Making Windows shine

Microsoft appears to be regarding Linux as serious competition.

When Microsoft chief executive Steve Ballmer was in London to launch the supercalifragilisticXPalidocious operating system, he downplayed its predecessor, Windows 2000, calling it "reliable" but "not very compatible".

Although many customers were probably still rolling out Windows software, Ballmer said that companies should go for the "superhigh reliability" of XP.

He joked that his sons - "the Ballmer brothers" - didn't like Windows 2000 because they couldn't play their favourite games on it.

Bearing in mind these remarks by Bill Gates's right-hand man, many in the channel were surprised last week by a Microsoft-sponsored report from IDC, Windows 2000 versus Linux in Enterprise Computing: an Assessment of Business Value in Selected Workloads, which triumphantly announced that Windows 2000 offers better total cost of ownership over a five-year period than Linux.

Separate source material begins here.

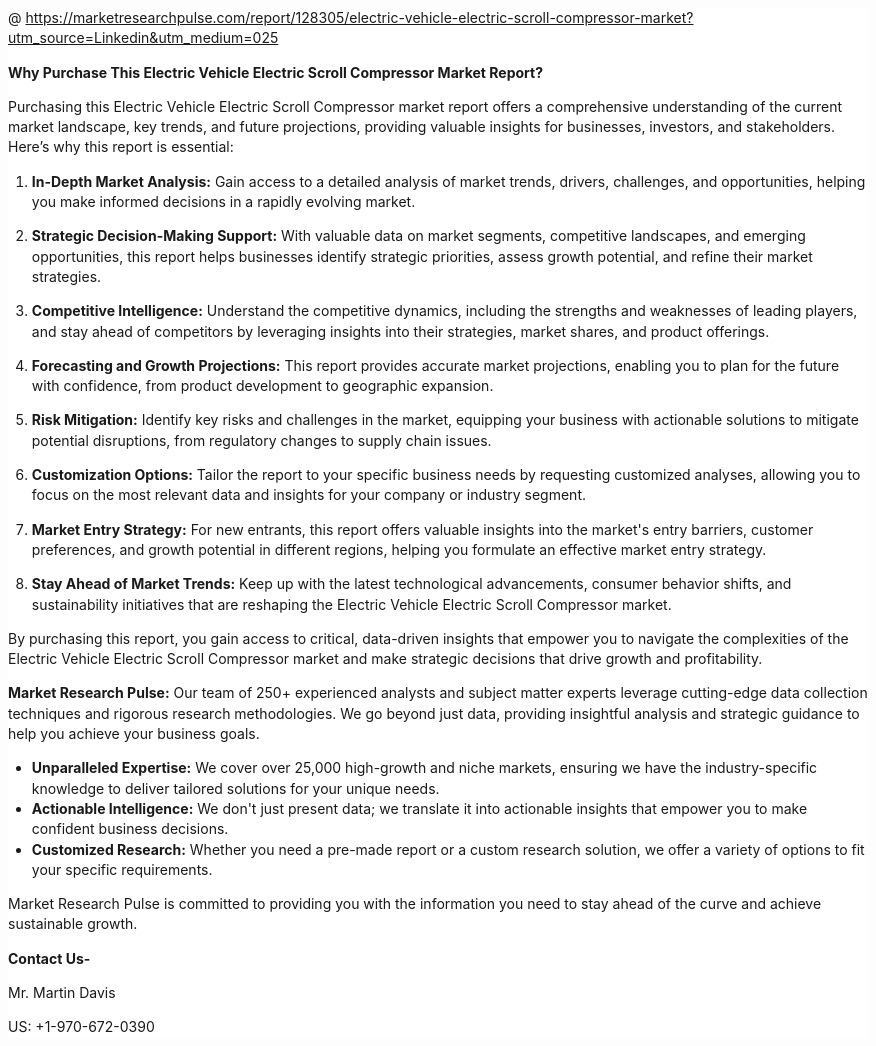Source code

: @&nbsp;<a href="https://marketresearchpulse.com/report/128305/electric-vehicle-electric-scroll-compressor-market?utm_source=Linkedin&utm_medium=025">https://marketresearchpulse.com/report/128305/electric-vehicle-electric-scroll-compressor-market?utm_source=Linkedin&utm_medium=025</a></strong></p><p><strong>Why Purchase This Electric Vehicle Electric Scroll Compressor Market Report?</strong></p><p>Purchasing this Electric Vehicle Electric Scroll Compressor market report offers a comprehensive understanding of the current market landscape, key trends, and future projections, providing valuable insights for businesses, investors, and stakeholders. Here&rsquo;s why this report is essential:</p><ol><li><p><strong>In-Depth Market Analysis:</strong> Gain access to a detailed analysis of market trends, drivers, challenges, and opportunities, helping you make informed decisions in a rapidly evolving market.</p></li><li><p><strong>Strategic Decision-Making Support:</strong> With valuable data on market segments, competitive landscapes, and emerging opportunities, this report helps businesses identify strategic priorities, assess growth potential, and refine their market strategies.</p></li><li><p><strong>Competitive Intelligence:</strong> Understand the competitive dynamics, including the strengths and weaknesses of leading players, and stay ahead of competitors by leveraging insights into their strategies, market shares, and product offerings.</p></li><li><p><strong>Forecasting and Growth Projections:</strong> This report provides accurate market projections, enabling you to plan for the future with confidence, from product development to geographic expansion.</p></li><li><p><strong>Risk Mitigation:</strong> Identify key risks and challenges in the market, equipping your business with actionable solutions to mitigate potential disruptions, from regulatory changes to supply chain issues.</p></li><li><p><strong>Customization Options:</strong> Tailor the report to your specific business needs by requesting customized analyses, allowing you to focus on the most relevant data and insights for your company or industry segment.</p></li><li><p><strong>Market Entry Strategy:</strong> For new entrants, this report offers valuable insights into the market's entry barriers, customer preferences, and growth potential in different regions, helping you formulate an effective market entry strategy.</p></li><li><p><strong>Stay Ahead of Market Trends:</strong> Keep up with the latest technological advancements, consumer behavior shifts, and sustainability initiatives that are reshaping the Electric Vehicle Electric Scroll Compressor market.</p></li></ol><p>By purchasing this report, you gain access to critical, data-driven insights that empower you to navigate the complexities of the Electric Vehicle Electric Scroll Compressor market and make strategic decisions that drive growth and profitability.</p><p><strong>Market Research Pulse:</strong>&nbsp;Our team of 250+ experienced analysts and subject matter experts leverage cutting-edge data collection techniques and rigorous research methodologies. We go beyond just data, providing insightful analysis and strategic guidance to help you achieve your business goals.</p><ul><li><strong>Unparalleled Expertise:</strong>&nbsp;We cover over 25,000 high-growth and niche markets, ensuring we have the industry-specific knowledge to deliver tailored solutions for your unique needs.</li><li><strong>Actionable Intelligence:</strong>&nbsp;We don't just present data; we translate it into actionable insights that empower you to make confident business decisions.</li><li><strong>Customized Research:</strong>&nbsp;Whether you need a pre-made report or a custom research solution, we offer a variety of options to fit your specific requirements.</li></ul><p>Market Research Pulse is committed to providing you with the information you need to stay ahead of the curve and achieve sustainable growth.</p><p><strong>Contact Us-</strong></p><p>Mr. Martin Davis</p><p>US: +1-970-672-0390</p>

The channel was less surprised that the report happened to appear the day before the Enterprise Linux Forum opened in Boston.

Although Ballmer and Co have dramatically changed tack regarding competition, probably under pressure from the needs of its .Net strategy, and swapped the fire-and-brimstone talk of crushing opponents for a more conciliatory tone, this tactic is classic Microsoft.

It also underlies another comment made by Ballmer at a more recent meeting in London, at which he said that Microsoft's "number one competitive threat" is Linux.

The fact that it is comparing Windows 2000 with Linux appears to show that Microsoft is taking the fledgling operating system seriously, especially as the IDC report said that the predicted lead of Windows in management tools and support costs will narrow.

It would be interesting to see a similar study comparing Linux with XP.